Idiosyncrasy and autistic brains
The language of people with autism spectrum disorder is sometimes said to be “idiosyncratic.”
New research conducted by Avital Hahamy in the group of Prof. Rafi Malach in the Department of Neurobiology suggests that idiosyncrasy may, in fact, be a much deeper principle - one that separates autistic brains from those of non-autistic people. The research was conducted in collaboration with Prof. Marlene Behrmann of Carnegie Mellon University.
The researchers looked at data collected in five experiments, in which functional magnetic resonance imaging (fMRI) was conducted on resting brains. When people are at rest - not thinking of anything in particular - patterns of slow oscillations emerge, and these tend to synchronize across the brain’s two hemispheres. Previous research had suggested that there was under-synchronization between certain areas in the brains of people on the autistic spectrum, but other studies had shown that autistic brains had over-synchronization in these areas.
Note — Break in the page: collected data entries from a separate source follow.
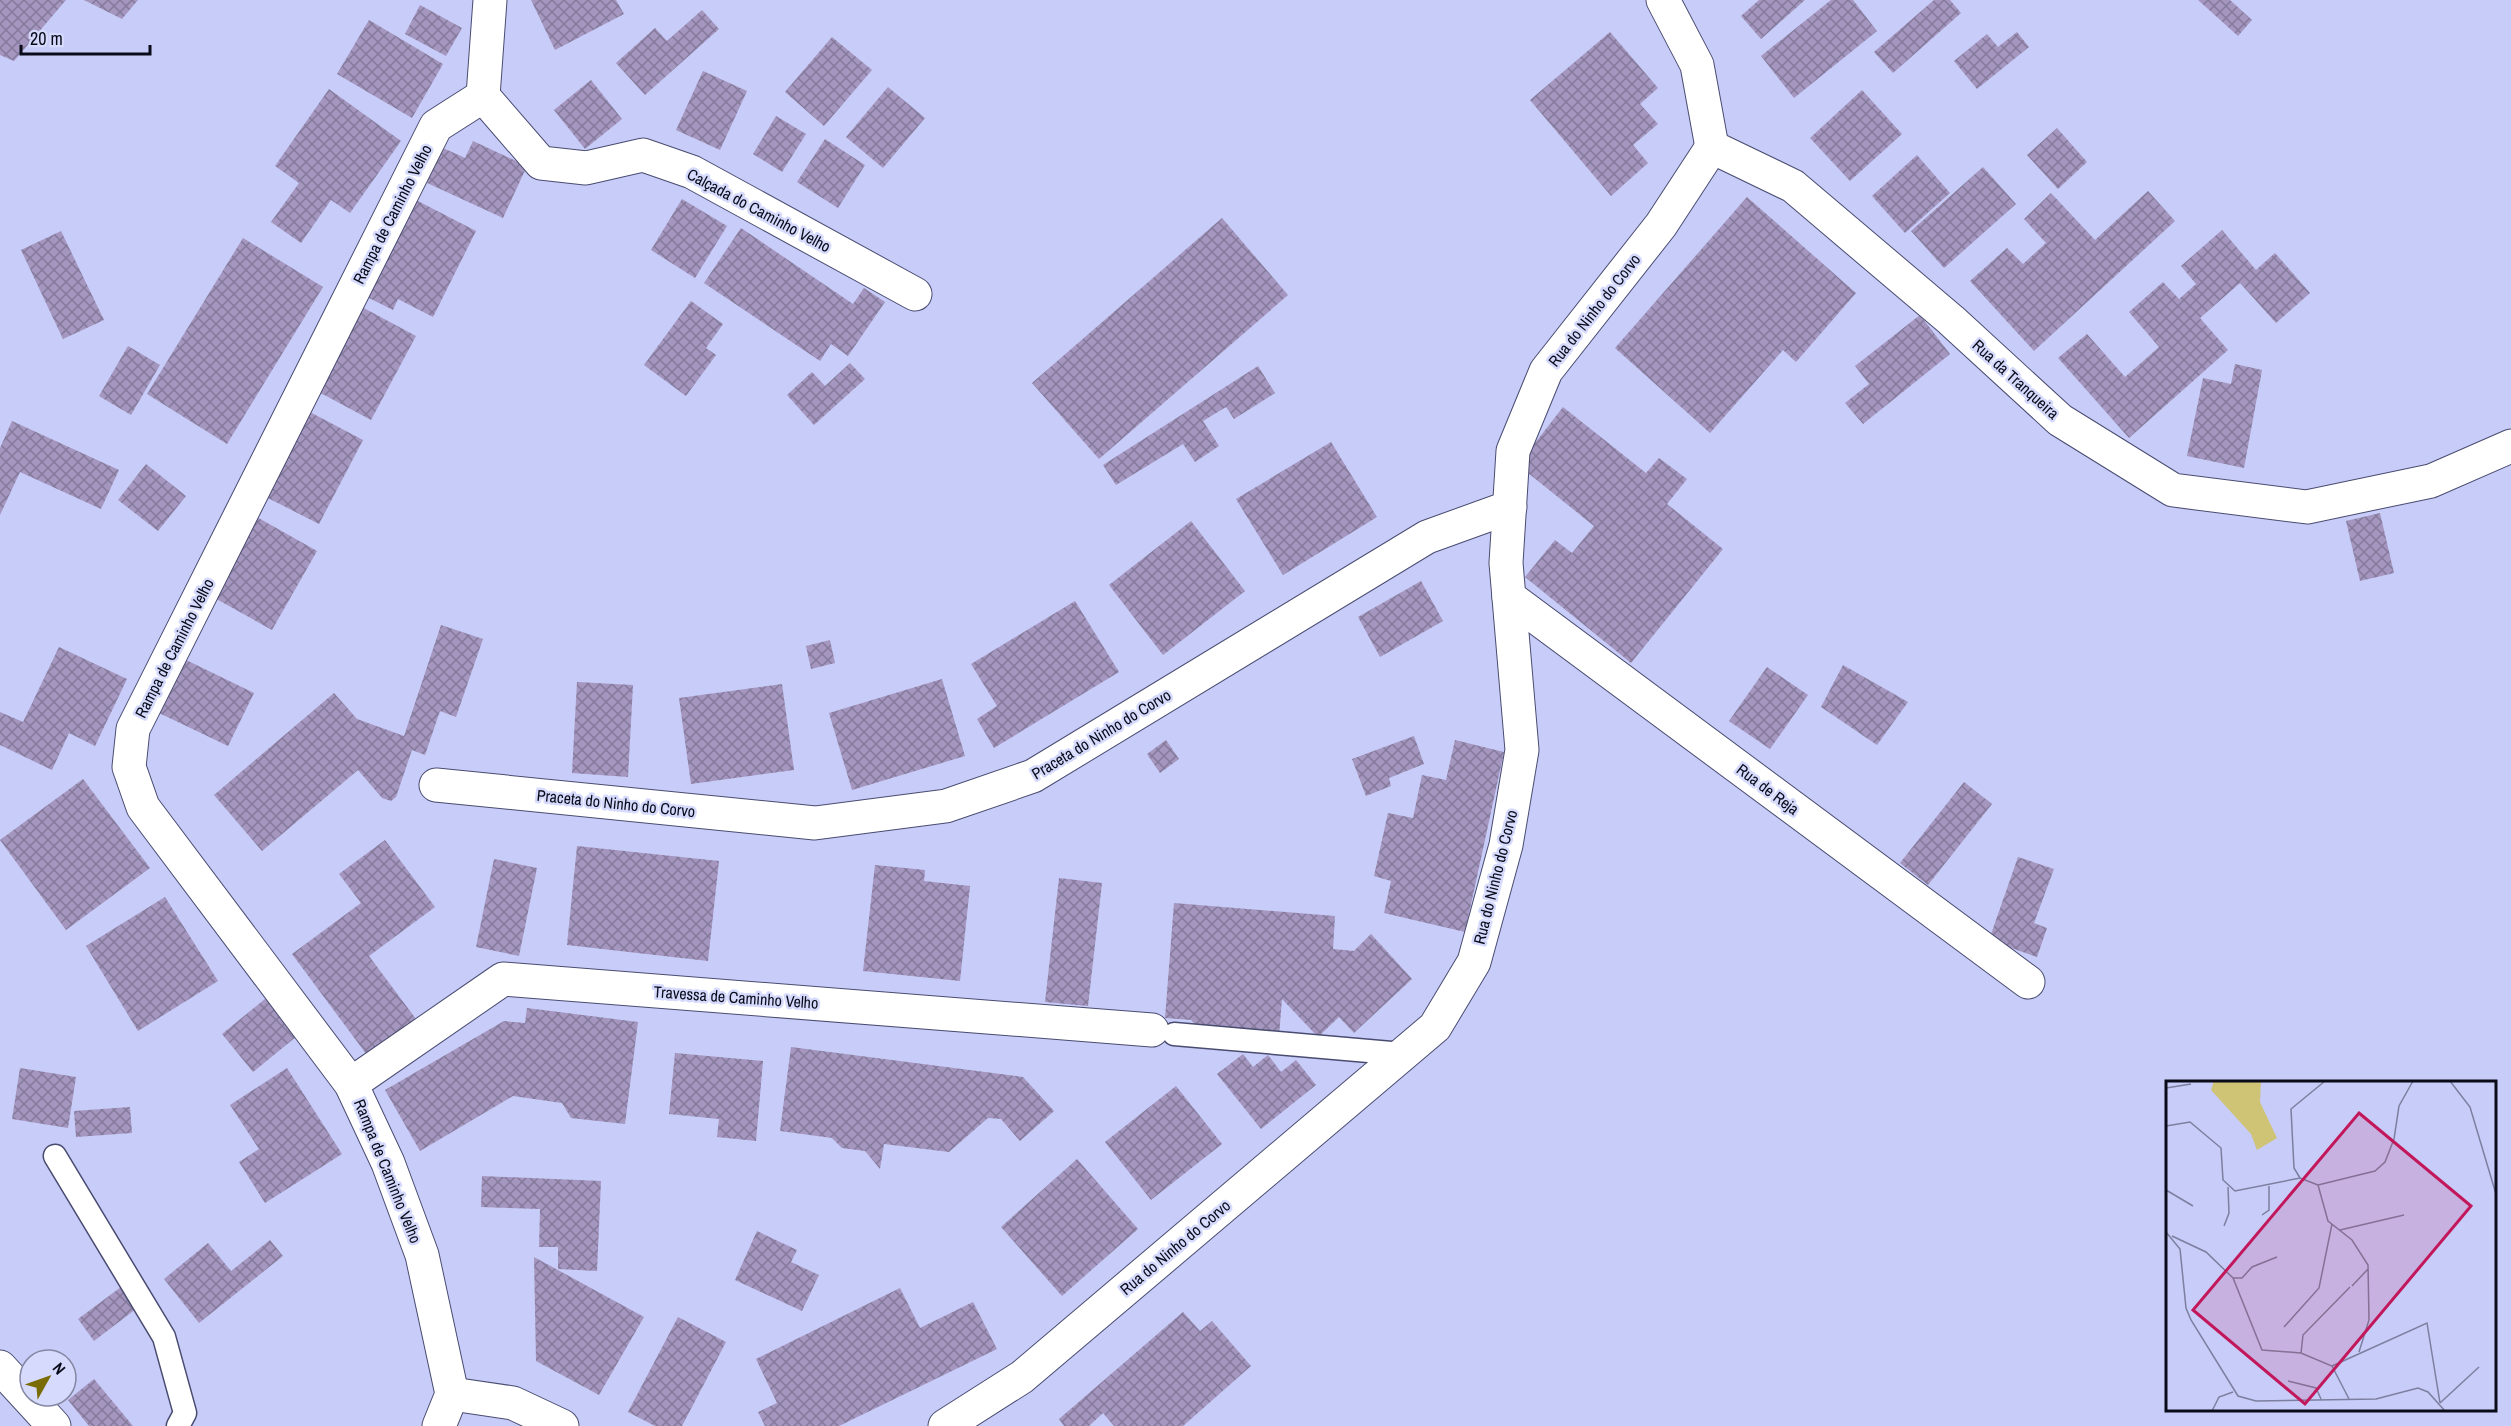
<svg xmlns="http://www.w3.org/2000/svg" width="2511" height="1426" viewBox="0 0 2511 1426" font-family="'Archivo Narrow',sans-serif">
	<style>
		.building { fill: url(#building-cross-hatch) }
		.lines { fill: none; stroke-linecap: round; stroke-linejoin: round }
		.service-casing { stroke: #494c70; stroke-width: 25 }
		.minor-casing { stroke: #494c70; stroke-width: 35 }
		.tertiary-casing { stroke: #494c70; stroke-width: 35 }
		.service { stroke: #fff; stroke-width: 22 }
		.minor { stroke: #fff; stroke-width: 33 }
		.tertiary { stroke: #fff; stroke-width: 33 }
		.labels { text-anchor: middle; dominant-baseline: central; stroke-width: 5; stroke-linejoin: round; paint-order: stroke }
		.street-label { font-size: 16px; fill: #0a0b19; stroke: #d6dafd }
		.inset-road { fill: none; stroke: #7c7f9f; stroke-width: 1.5 }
		.view { fill: #c2185b; fill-opacity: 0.15; stroke: #c2185b; stroke-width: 3 }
		.inset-edge { fill: none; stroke: #0a0b19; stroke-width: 3 }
	</style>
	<defs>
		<pattern id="building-cross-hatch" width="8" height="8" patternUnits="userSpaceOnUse" patternTransform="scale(1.5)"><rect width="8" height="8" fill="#a496bf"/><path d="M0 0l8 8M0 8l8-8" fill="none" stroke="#84799a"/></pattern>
	</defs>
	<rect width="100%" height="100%" fill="#c8ccf8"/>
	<g class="building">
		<path d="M0,0H66L14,61L0,55Z"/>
		<path d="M84,0H138L122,19Z"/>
		<path d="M531,0H616L624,14L555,50Z"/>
		<path d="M1759,0H1805L1761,39L1741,16Z"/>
		<path d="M1831,0H1853L1877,31L1794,98L1761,56Z"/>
		<path d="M1934,0H1950L1961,13L1893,73L1874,52Z"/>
		<path d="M2198,0H2230L2252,20L2238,36Z"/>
		<path d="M420,5L462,28L446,56L405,34Z"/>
		<path d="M702,10L719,29L645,95L616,63L655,28L667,41Z"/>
		<path d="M369,20L443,64L412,118L337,74Z"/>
		<path d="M1610,32L1658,88L1640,104L1658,124L1633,145L1648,163L1611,196L1530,100Z"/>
		<path d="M2017,32L2029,47L1977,89L1954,61L1987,34L1998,47Z"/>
		<path d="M832,37L872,70L824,126L785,92Z"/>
		<path d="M703,71L747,91L720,150L676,130Z"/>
		<path d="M591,80L622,119L585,149L554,110Z"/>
		<path d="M888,87L925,118L883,168L846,137Z"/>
		<path d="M329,89L401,141L350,213L331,200L301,243L271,222L299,183L275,166Z"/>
		<path d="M1862,90L1902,134L1850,181L1810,138Z"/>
		<path d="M776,116L806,134L782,172L753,154Z"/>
		<path d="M2057,128L2087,162L2058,189L2027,155Z"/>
		<path d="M825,139L865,165L838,208L797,182Z"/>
		<path d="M473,141L527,166L503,218L425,182L441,147L465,158Z"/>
		<path d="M1917,155L1950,193L1905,233L1872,196Z"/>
		<path d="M1983,167L2016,204L1944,268L1911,231Z"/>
		<path d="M2148,191L2175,221L2034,351L1970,281L2007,248L2023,264L2046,243L2024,219L2051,193L2095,240Z"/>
		<path d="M1747,197L1856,293L1796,362L1783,350L1710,433L1615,348Z"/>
		<path d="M682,199L727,226L695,278L651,250Z"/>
		<path d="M416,200L476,231L433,317L398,299L393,310L367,297Z"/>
		<path d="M1222,218L1288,295L1099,459L1032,383Z"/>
		<path d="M741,228L853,304L864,288L885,302L848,356L831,344L820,361L704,283Z"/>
		<path d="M2222,230L2256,270L2275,253L2310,293L2276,323L2240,283L2200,318L2228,350L2129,438L2058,358L2087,334L2125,377L2159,347L2129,312L2163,282L2179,299L2196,284L2181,266Z"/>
		<path d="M61,231L104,320L63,339L21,250Z"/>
		<path d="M243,238L323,287L227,444L147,394Z"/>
		<path d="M691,301L723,324L706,348L716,355L686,396L644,365Z"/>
		<path d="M360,306L416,336L371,420L315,390Z"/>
		<path d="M1920,315L1950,354L1863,424L1845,403L1869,384L1855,366Z"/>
		<path d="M128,346L160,365L131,415L99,396Z"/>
		<path d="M850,363L865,379L814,425L787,395L812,372L825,386Z"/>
		<path d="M2235,364L2262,370L2244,468L2187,456L2203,378L2231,384Z"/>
		<path d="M1258,366L1275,393L1234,419L1226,407L1203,421L1219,446L1195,462L1183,444L1116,485L1103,465Z"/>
		<path d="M1563,407L1646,473L1659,458L1687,479L1667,504L1723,549L1631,663L1525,577L1555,540L1572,553L1594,526L1518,465Z"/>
		<path d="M308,411L363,440L319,524L264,496Z"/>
		<path d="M12,421L119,470L101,509L20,472L0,515V448Z"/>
		<path d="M1331,442L1377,517L1283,575L1236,499Z"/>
		<path d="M146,464L186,496L158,531L118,500Z"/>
		<path d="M2380,513L2394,573L2360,581L2346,521Z"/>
		<path d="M255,516L317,551L272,630L211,596Z"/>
		<path d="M1191,521L1245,591L1163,655L1109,585Z"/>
		<path d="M1421,581L1443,621L1380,657L1358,617Z"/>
		<path d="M1075,601L1119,672L994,748L977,719L997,706L971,664Z"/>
		<path d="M441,625L483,639L456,717L440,711L425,755L412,750L396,797L391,801L382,798L358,770L262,851L214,795L334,693L357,719L404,736Z"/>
		<path d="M830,640L835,663L811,669L806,646Z"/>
		<path d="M59,647L127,679L95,746L69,733L52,770L0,745V712L23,722Z"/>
		<path d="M182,658L254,693L228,746L157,712Z"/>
		<path d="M1843,665L1908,702L1877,745L1821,707Z"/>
		<path d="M1767,667L1808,695L1770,749L1729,721Z"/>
		<path d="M942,679L965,756L852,790L829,713Z"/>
		<path d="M577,682L633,685L628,777L572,773Z"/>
		<path d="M782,684L794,770L691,784L679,698Z"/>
		<path d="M1414,736L1424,764L1389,778L1391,786L1366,796L1352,759Z"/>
		<path d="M1166,740L1179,759L1160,773L1147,754Z"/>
		<path d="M1455,740L1504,752L1465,932L1384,913L1391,881L1374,876L1388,813L1413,818L1422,775L1446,780Z"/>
		<path d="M83,779L150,868L66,930L0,840Z"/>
		<path d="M1964,782L1992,804L1928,885L1900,863Z"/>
		<path d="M385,840L435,907L369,956L416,1019L367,1055L292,954L361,903L339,874Z"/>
		<path d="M577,846L719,861L708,961L567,945Z"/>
		<path d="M2018,857L2054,869L2034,923L2047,928L2037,957L1989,940Z"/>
		<path d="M494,859L537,868L519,956L476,947Z"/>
		<path d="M875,865L925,870L924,881L970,886L960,981L863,971Z"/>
		<path d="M1059,878L1102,883L1088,1006L1045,1002Z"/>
		<path d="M165,897L218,981L138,1031L86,946Z"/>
		<path d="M1174,903L1335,916L1333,949L1354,951L1371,934L1412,979L1354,1033L1339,1017L1318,1037L1282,999L1279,1036L1200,1030L1191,1020L1165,1018Z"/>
		<path d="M271,994L302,1032L253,1072L222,1034Z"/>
		<path d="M527,1008L638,1022L625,1124L571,1118L562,1103L513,1096L420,1151L385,1090L504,1021L525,1023Z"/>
		<path d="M791,1047L1023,1077L1054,1111L1020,1141L1001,1119L988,1118L949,1152L884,1144L880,1169L865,1151L842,1148L832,1138L780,1131Z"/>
		<path d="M675,1053L763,1061L756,1141L717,1137L719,1119L669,1114Z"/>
		<path d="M1243,1054L1253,1067L1268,1055L1281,1072L1296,1060L1316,1085L1261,1129L1217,1074Z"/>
		<path d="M20,1068L76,1077L68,1128L12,1119Z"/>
		<path d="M287,1068L342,1154L265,1203L239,1162L259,1149L230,1105Z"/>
		<path d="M1176,1086L1222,1144L1151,1200L1105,1142Z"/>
		<path d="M130,1107L132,1133L76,1137L74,1111Z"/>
		<path d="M1077,1159L1138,1229L1062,1296L1001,1227Z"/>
		<path d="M482,1176L601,1181L597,1271L558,1269V1247H539L540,1209L481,1207Z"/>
		<path d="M757,1231L797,1250L791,1262L819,1275L802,1311L735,1280Z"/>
		<path d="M270,1240L283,1256L199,1323L164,1279L208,1243L231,1271Z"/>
		<path d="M534,1257L644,1317L599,1395L536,1361Z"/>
		<path d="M125,1284L141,1305L94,1341L78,1319Z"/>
		<path d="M900,1288L920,1328L973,1302L997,1349L839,1426H765L758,1412L777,1403L756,1359Z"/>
		<path d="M1183,1312L1200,1331L1212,1321L1251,1366L1183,1426H1114L1103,1413L1089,1426H1064L1059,1419Z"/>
		<path d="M678,1317L726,1342L682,1426H655L628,1412Z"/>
		<path d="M94,1379L133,1426H89L68,1400Z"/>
	</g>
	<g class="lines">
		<g class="service-casing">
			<g id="service">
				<path d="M1174,1034L1403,1054"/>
				<path d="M55,1156L164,1337L185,1413L178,1426"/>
			</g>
		</g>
		<g class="minor-casing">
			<g id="minor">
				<path d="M1663,0L1697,65L1712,147"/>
				<path d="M483,96L541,163L586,168L643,155L692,172L915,294"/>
				<path d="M483,96L490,0"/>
				<path d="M1712,147L1793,186L1951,320L2060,420L2173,490L2307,507L2431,481L2511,446"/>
				<path d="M1509,597L2028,982"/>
				<path d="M436,785L815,823L946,806L1033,776L1427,537L1510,507"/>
				<path d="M351,1084L503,979L1152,1030"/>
				<path d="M452,1394L513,1403L562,1426"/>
				<path d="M439,1426L452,1394L422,1255L388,1163L351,1084L143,807L129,767L133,729L436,126L483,96"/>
				<path d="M945,1426L1022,1377L1435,1027L1474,962L1506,845L1522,750L1506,563L1513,451L1546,371L1661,225L1712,147"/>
			</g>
		</g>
		<g class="tertiary-casing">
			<path id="tertiary" d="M0,1367L54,1426"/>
		</g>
		<use href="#service" class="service"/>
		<use href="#minor" class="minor"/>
		<use href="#tertiary" class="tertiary"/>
	</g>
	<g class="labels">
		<g class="street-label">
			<text transform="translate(759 210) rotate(28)">Calçada do Caminho Velho</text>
			<text transform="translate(392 214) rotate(-63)">Rampa de Caminho Velho</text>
			<text transform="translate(1594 310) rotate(-52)">Rua do Ninho do Corvo</text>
			<text transform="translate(2016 379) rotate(42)">Rua da Tranqueira</text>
			<text transform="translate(174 648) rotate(-63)">Rampa de Caminho Velho</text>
			<text transform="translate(1101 734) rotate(-31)">Praceta do Ninho do Corvo</text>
			<text transform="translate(1768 789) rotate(37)">Rua de Reja</text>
			<text transform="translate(616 803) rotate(6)">Praceta do Ninho do Corvo</text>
			<text transform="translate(1495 877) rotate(-76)">Rua do Ninho do Corvo</text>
			<text transform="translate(736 997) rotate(4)">Travessa de Caminho Velho</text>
			<text transform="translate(388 1171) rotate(68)">Rampa de Caminho Velho</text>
			<text transform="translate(1175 1247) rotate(-40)">Rua do Ninho do Corvo</text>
		</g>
	</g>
	<g transform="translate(2166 1081)">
		<rect width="330" height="330" fill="#c8ccf8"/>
		<path d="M48,0H95L94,21L111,57L91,69L85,53L45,9Z" fill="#cfc376"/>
		<path class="inset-road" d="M284,0L304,26L330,113M0,7L25,3M0,45L24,41L55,67L57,99L69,110L134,97L152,104M134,97L128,87L125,28L159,0M152,104L162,140L186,159L202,184L203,239L193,271M152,104L209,90L219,81L228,58L233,25L247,0M0,109L27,125M96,134L103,129V105M58,145L63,132L62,106M174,149L238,134M0,151L14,168L20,227L25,239L72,315L90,320L210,318L252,307L262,311L279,330M6,155L40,171L67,197L96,269L135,272L166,285L183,318M67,197H76L86,186L111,176M186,205L202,188M118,246L153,207L166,143M135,272L137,254L184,206M166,285L261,242L274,322M122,300L150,307L155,318M274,322L313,286M46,330L53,316L67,311"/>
		<path class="view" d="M193,32L305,125L139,323L27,229Z"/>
		<rect width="330" height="330" class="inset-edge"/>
	</g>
	<g transform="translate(48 1378) rotate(50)"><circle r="28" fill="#d6dafd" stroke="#8487a2" stroke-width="1.5"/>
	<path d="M0-4.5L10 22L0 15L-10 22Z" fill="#7a6c05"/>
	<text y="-9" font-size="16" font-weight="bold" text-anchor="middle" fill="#0a0b19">N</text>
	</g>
	<path d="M21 45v9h129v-9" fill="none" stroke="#0a0b19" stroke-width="3"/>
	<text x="30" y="45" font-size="18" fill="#0a0b19" stroke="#d6dafd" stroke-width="4.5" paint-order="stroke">20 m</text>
</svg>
The new study suggests that both happen, in fact: Over- and under-synchronization may both occur in autistic brains. The real difference, according to the findings, is that non-autistic brains all tend to conform to a general pattern, while those of people on the autistic spectrum veer from the pattern, each in its own individualistic manner. The scientists even found that the severity of the disorder in an individual was reflected in how “idiosyncratic” their synchronization patterns were.
The researchers hypothesize that normal socialization and interaction with the environment may be what creates the “conformist” synchronization pattern in most individuals, while the brain of a person with autistic spectrum disorder, who lacks sustained interaction with his environment, may not be molded on such consistent patterns.